Time is the medium in which we sculpt achievement. The longer the horizon of time across which an individual is capable to conceptualizing a goal and pulling that goal all the way back to effective action in the present moment, the greater the magnitude of that individual’s potential to achieve. Robert Grudin articulates how a lengthening time horizon changes an individual’s world:
Fast drivers can see no further than slow drivers, but they must look further down the road to time their reactions safely. Similarly, people with great projects afoot habitually look further and more clearly into the future than people who are mired in day-to-day concerns. These former control the future because by necessity they must project themselves into it; and the upshot is that, like ambitious settlers, they stake out larger plots and homesteads than the rest of us. They do not easily grow sad or old; they are seldom intimidated by the alarms and confusions of the present because they have something greater of their own, some sense of their large and coherent motion in time, to compare the present with.[i]

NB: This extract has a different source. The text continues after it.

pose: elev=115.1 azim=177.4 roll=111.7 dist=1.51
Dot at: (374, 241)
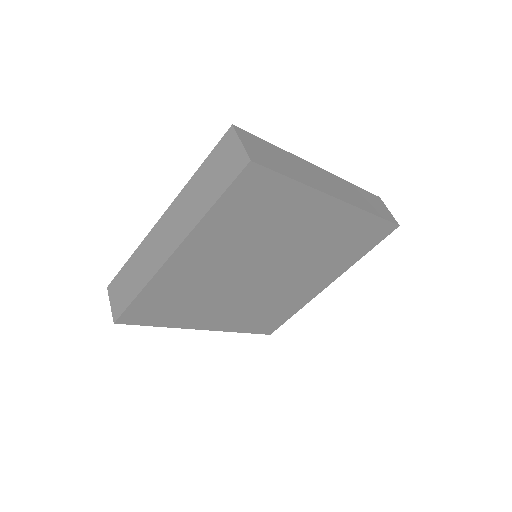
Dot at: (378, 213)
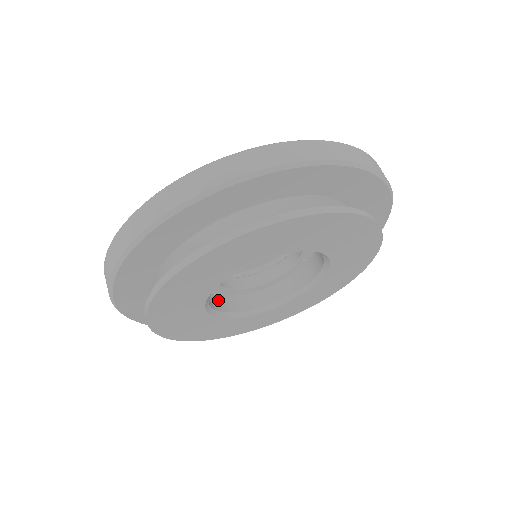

The height of our aspirations is what pulls us forward through time. Emerson is among the best exemplars:
Emerson’s heart rose at the prospect of the passive study of scripture. It was his ambition not to annotate but to write one of “those books which collect and embody the wisdom of their times.” Emerson looked on Solomon as a fellow writer, someone to be imitated, not just venerated. The young Emerson singled out in his journal the proverbs of Solomon, and Bacon’s and Montaigne’s essays, and declared, “I should like to add another volume to this valuable work.” Preposterous as this must appear to the orthodox Christian, it made plain sense to Emerson. But, we say incredulously, what it was God who was speaking through Solomon? Well, perhaps he would speak through Emerson also.

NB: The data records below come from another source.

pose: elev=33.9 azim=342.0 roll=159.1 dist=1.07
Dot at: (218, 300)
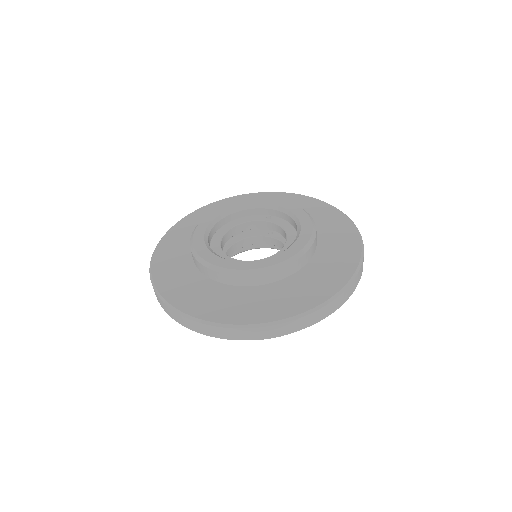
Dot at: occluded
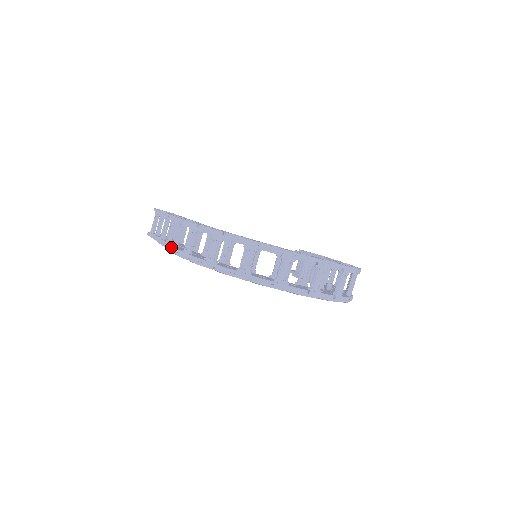
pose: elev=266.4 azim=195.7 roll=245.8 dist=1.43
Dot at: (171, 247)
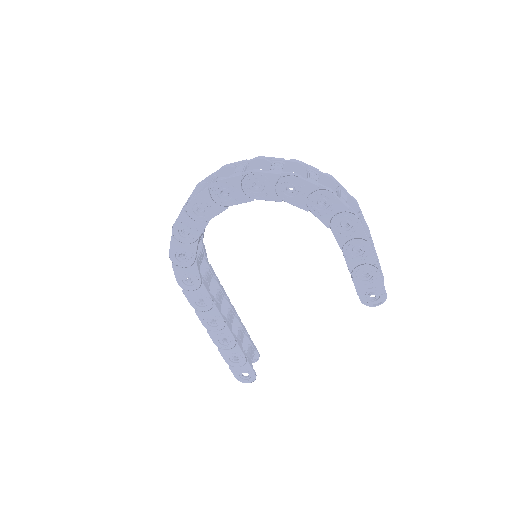
Dot at: (185, 293)
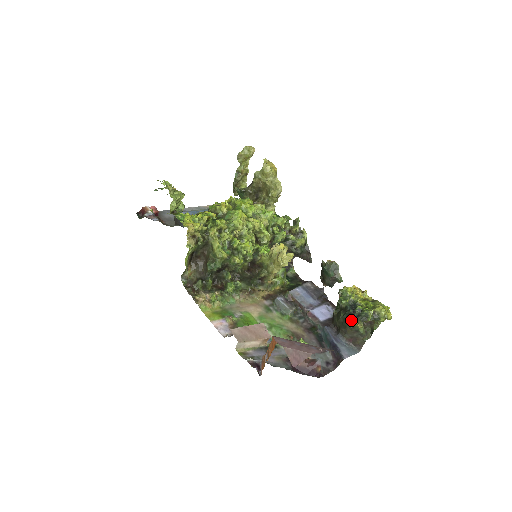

It was an aspiration he would claim at age twenty-one only in his private journal, but which he would reclaim, albeit collectively, in the last paragraph of the final essay in his 1850 book Representative Men almost thirty years later. “We too must write Bibles,” he writes at the end of his essay on Goethe. His ambition then, from the start, was as phenomenal as it was unwavering.
We may debate his success, but as his young friend Henry Thoreau noted, “in the long run men hit only what they aim at.”…. Emerson’s immodest – almost indecent – ambition seems both too high and too abstract to be real, or to be believed; but there was always another side to the man, a side where both of his feet are planted in everyday reality, a side of him that often sounds overwhelmed, sometimes desperate, but always determined. A person, he wrote, “must do the work with that faculty he has now. But that faculty is the accumulation of past days. No rival can rival backwards. What you have learned and done is safe and fruitful. Work and learn in evil days, in insulted days, in days of debt and depression and calamity. Fight best in the shade of the cloud of arrows.”[ii]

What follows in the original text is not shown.